I was feeling a bit ropey and did not want to set off again on the bike. Besides which that town, Vilafames, had got me intrigued and I really wanted to go back up and explore it. I was confident that I could leave the tent where it was and after breakfasting on some excellent Spanish peaches and plums (so much tastier than what we get in England) I set out on my unladen bike with just a rucksack containing my few valuables. The old town, which is higher up the hillside is ringed around by the newer buildings at a lower level and at the gate way to the old town there's a police road block to prevent non residents from taking their cars higher up. Happily for me bikes are exempt so I was able to pedal around the ancient streets. It was an amazing place and full of flowering plants, including winter Jasmine which exuded a most powerful and attractive scent. Strangely it seemed people also cultivated ivy which was flowering and alive with the hum of bees. There was a lot to see in the town, mostly ecclesiastical and religious stuff, although there was actually a castle, but I was most interested in the museum of contemporary modern art. This was housed in an incredible building, a palace first constructed in the 14th century and was founded in 1969 by a wealthy Spanish art critic, Vicente Aguilera Cerni, who really knew what he was doing. There were pictures in there by Picasso, Miro, Warhol, Basquiat, Man Ray and countless others all beautifully presented in this unique environment.
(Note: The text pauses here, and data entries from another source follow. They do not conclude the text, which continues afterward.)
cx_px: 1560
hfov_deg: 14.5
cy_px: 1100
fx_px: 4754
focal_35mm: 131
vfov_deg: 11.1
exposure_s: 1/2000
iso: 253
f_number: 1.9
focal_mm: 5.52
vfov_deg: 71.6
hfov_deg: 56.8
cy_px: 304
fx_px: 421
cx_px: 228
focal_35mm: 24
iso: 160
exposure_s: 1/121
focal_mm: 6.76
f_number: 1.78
 Wherever you set your gaze there was something beautiful or interesting to look at, not an inch of space was wasted and nothing appeared to be left to chance. As art galleries go it was one of the very best I have seen and I have seen quite a few. And all for three euros! I came out feeling on top of the world, and in some way I was, quite literally. The views from the top of that hill were extraordinary. I could even see the mountain top village of Ares on the pass I had traversed yesterday, almost thirty kilometres away. But I don't think the camera picked it up.
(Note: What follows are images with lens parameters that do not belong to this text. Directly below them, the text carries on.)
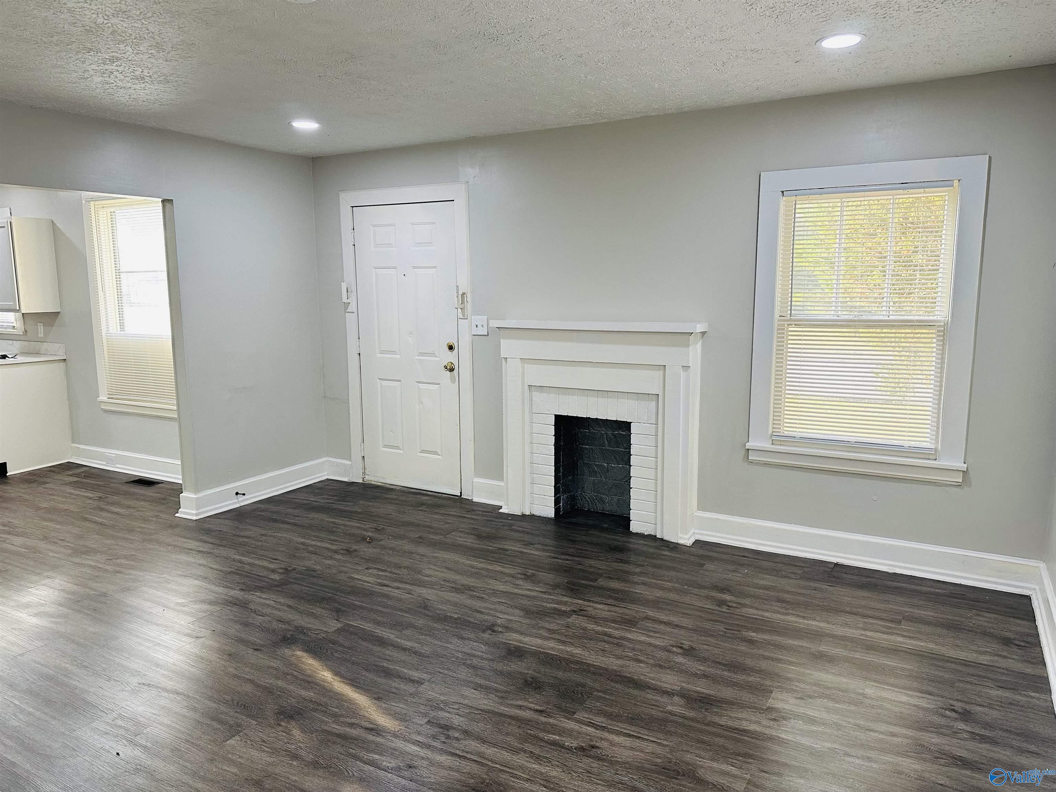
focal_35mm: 24
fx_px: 732
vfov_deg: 56.8
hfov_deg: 71.6
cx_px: 528
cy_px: 396
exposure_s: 1/120
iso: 200
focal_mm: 6.86
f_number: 1.78
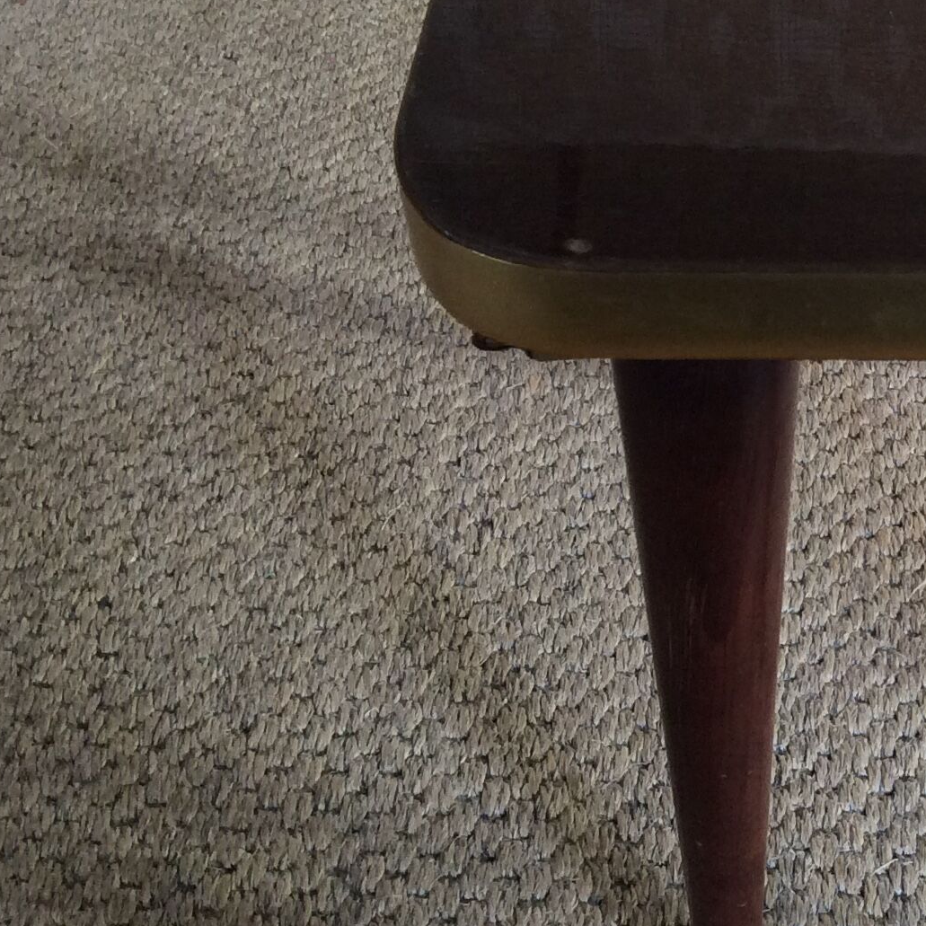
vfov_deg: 24.1
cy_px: 275
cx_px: 953
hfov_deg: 23.2
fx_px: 2149
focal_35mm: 71
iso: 80
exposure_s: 1/25
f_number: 2.4
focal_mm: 3.3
There was something of the nature of St Ives about this town, probably because it was evident that there were a lot of artists living there. Things were colourful and a little more carefully decorated than is usual. After a little more ambling around the contorted streets I set course for my virtual campsite. 
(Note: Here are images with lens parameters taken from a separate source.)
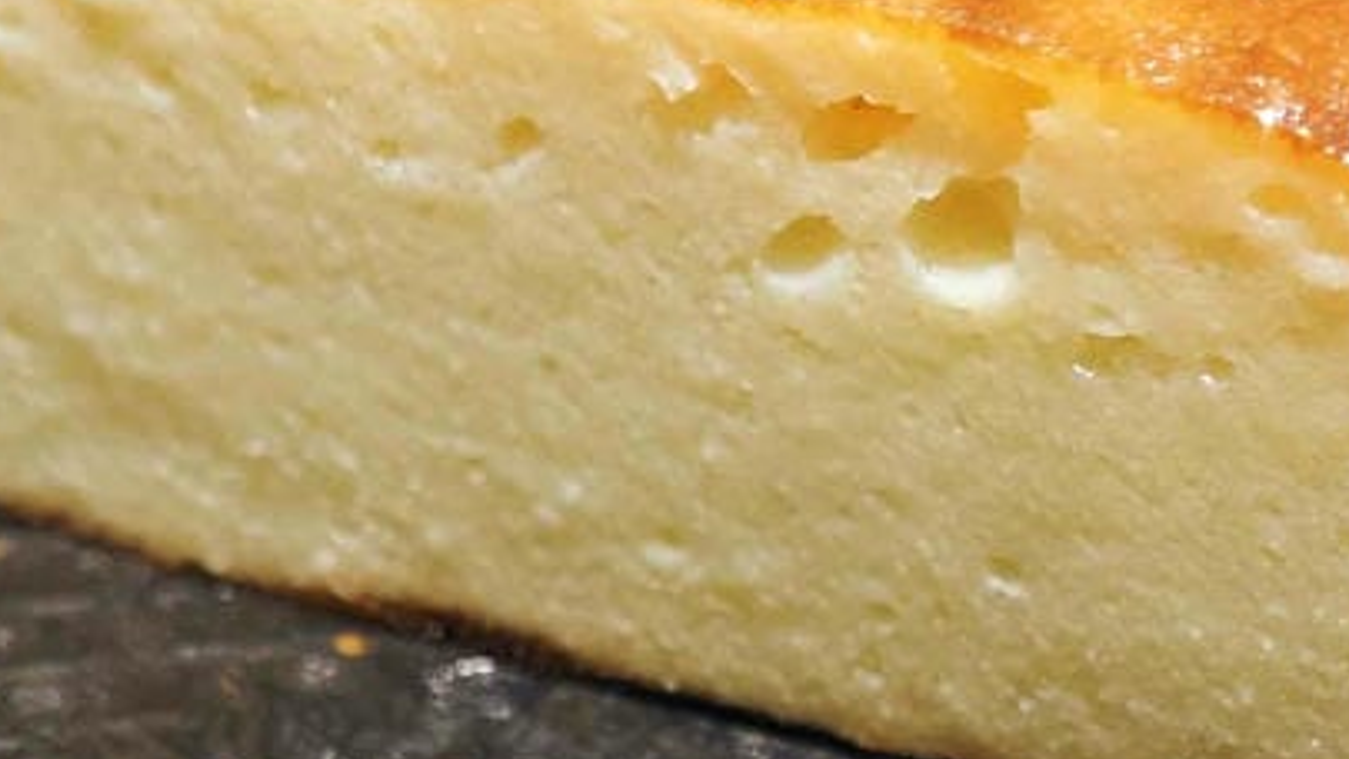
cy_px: 13
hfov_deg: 8.9
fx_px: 8658
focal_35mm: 242
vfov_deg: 5.0
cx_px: 673
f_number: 1.8
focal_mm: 12.28
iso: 80
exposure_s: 1/120
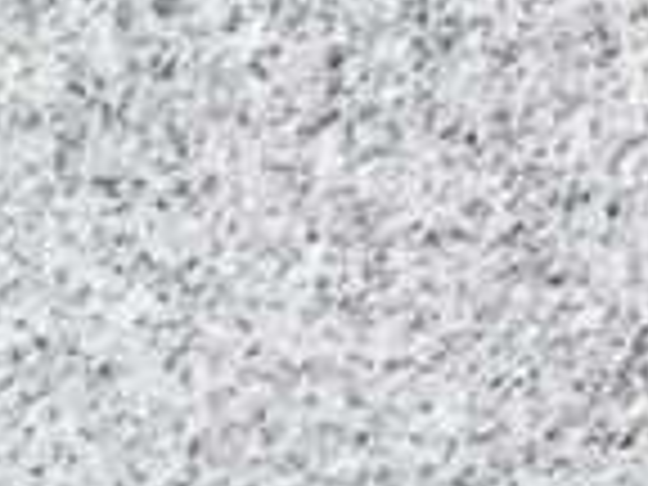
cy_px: 1406
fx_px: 3632
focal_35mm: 194
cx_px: -806
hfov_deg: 9.3
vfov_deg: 6.9
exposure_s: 1/230
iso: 25
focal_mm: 3.3
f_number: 2.4
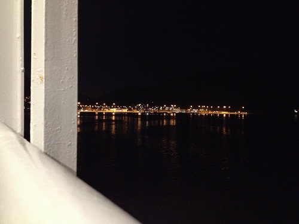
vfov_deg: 40.7
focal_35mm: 35
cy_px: 112
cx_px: 150
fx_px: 302
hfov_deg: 52.6
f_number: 2.4
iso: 800
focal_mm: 4.28
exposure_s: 1/15
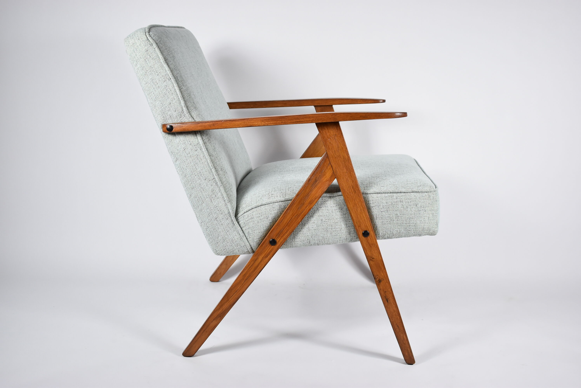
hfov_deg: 47.9
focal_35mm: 40
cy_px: 194
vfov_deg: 33.1
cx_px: 290
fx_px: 654
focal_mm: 27
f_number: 4.5
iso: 800
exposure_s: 1/125
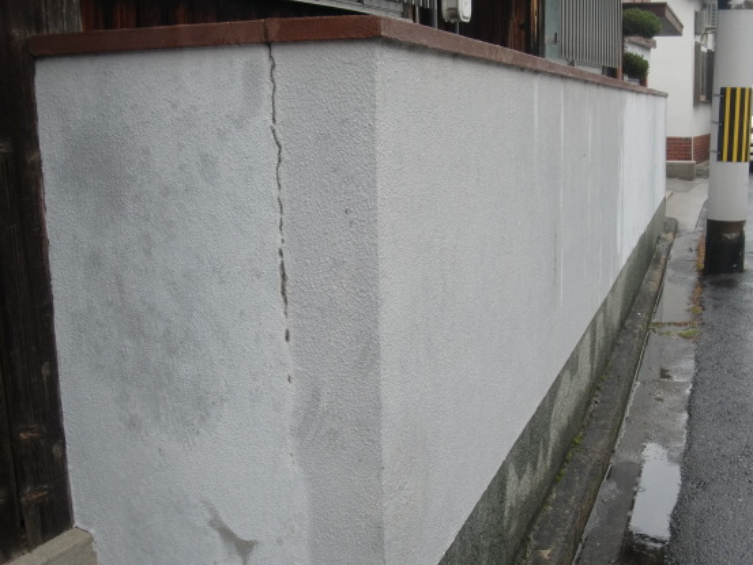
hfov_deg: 42.9
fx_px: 957
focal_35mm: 44
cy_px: 310
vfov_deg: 32.9
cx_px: 408
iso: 64
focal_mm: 6.66
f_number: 3.9
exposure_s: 1/60
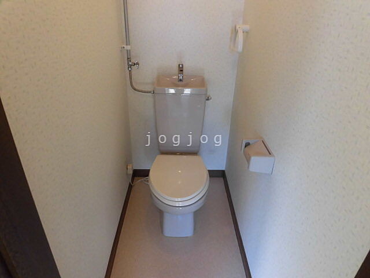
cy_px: 139
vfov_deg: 56.8
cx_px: 185
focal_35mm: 24
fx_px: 257
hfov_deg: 71.6
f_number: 3.1
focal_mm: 4.3
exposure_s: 1/50
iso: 250
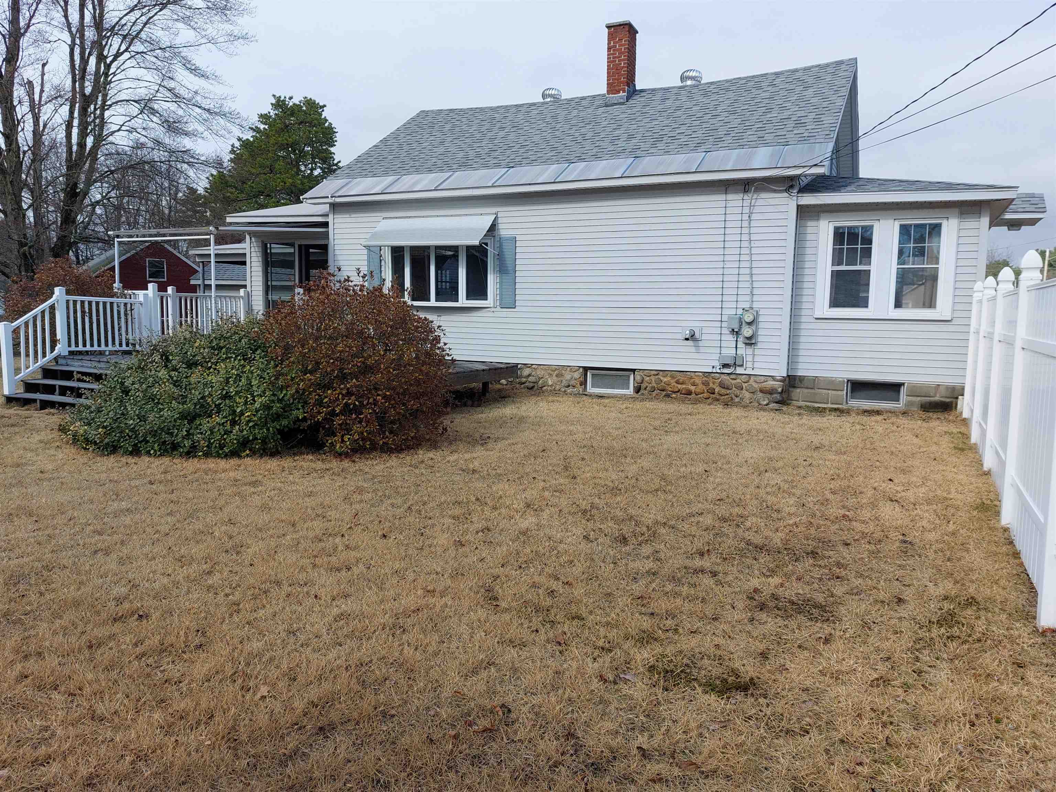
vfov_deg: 56.8
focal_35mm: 24
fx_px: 732
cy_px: 396
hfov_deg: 71.6
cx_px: 528
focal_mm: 5.23
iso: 25
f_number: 1.8
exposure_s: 1/855
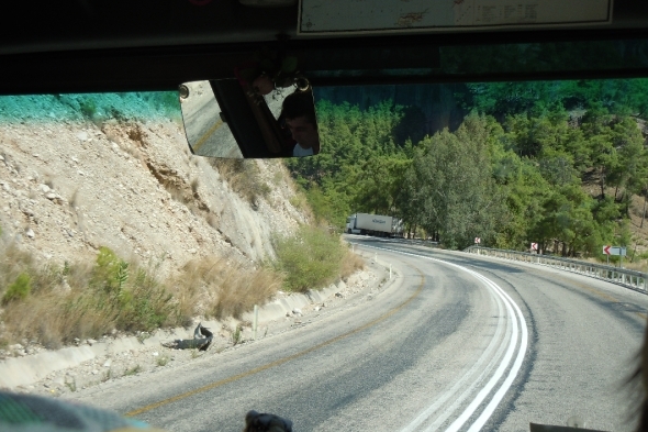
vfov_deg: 24.6
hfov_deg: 36.3
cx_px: 324
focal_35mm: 55
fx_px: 990
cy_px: 189
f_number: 3.9
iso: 100
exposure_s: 1/500
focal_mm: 9.3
On the way back in I noticed that on the other side of the road there was a gate with metal rails and I guessed that's where last night's rhythmic rattling had come from, and the haunting music. It seemed a pity that I would never be able to identify what it was or who had been playing it so beautifully. But there we are, such is life, full of flowers that wither just as we discover their essential beauty.


It was already almost 4pm so I spent a little time planning my route for the next few days and booked myself a room in a youth hostel in Valencia as I had not had any response from warm showers. The rest of the day I spent practicing on the ukulele, writing all this up and doing some yoga and meditation. The Buddhist tradition I tend to follow is known as the Thai forest tradition and there are special observance days for practice for those who are anagarikas, or who follow eight precepts instead of the normal five. Today was a full moon so I was pleased to have the time at my disposal to spend a little extra time in formal meditation. While I was doing so the town clock chimed and I found it was impossible to continue with my mantra and counting the mala beads. And I remembered that most, maybe all Buddhist temples also have bells that are used to call the awareness back to a state of mindfulness of the present moment. Maybe this was the reason I felt so much at home with the hourly chiming of the church bells.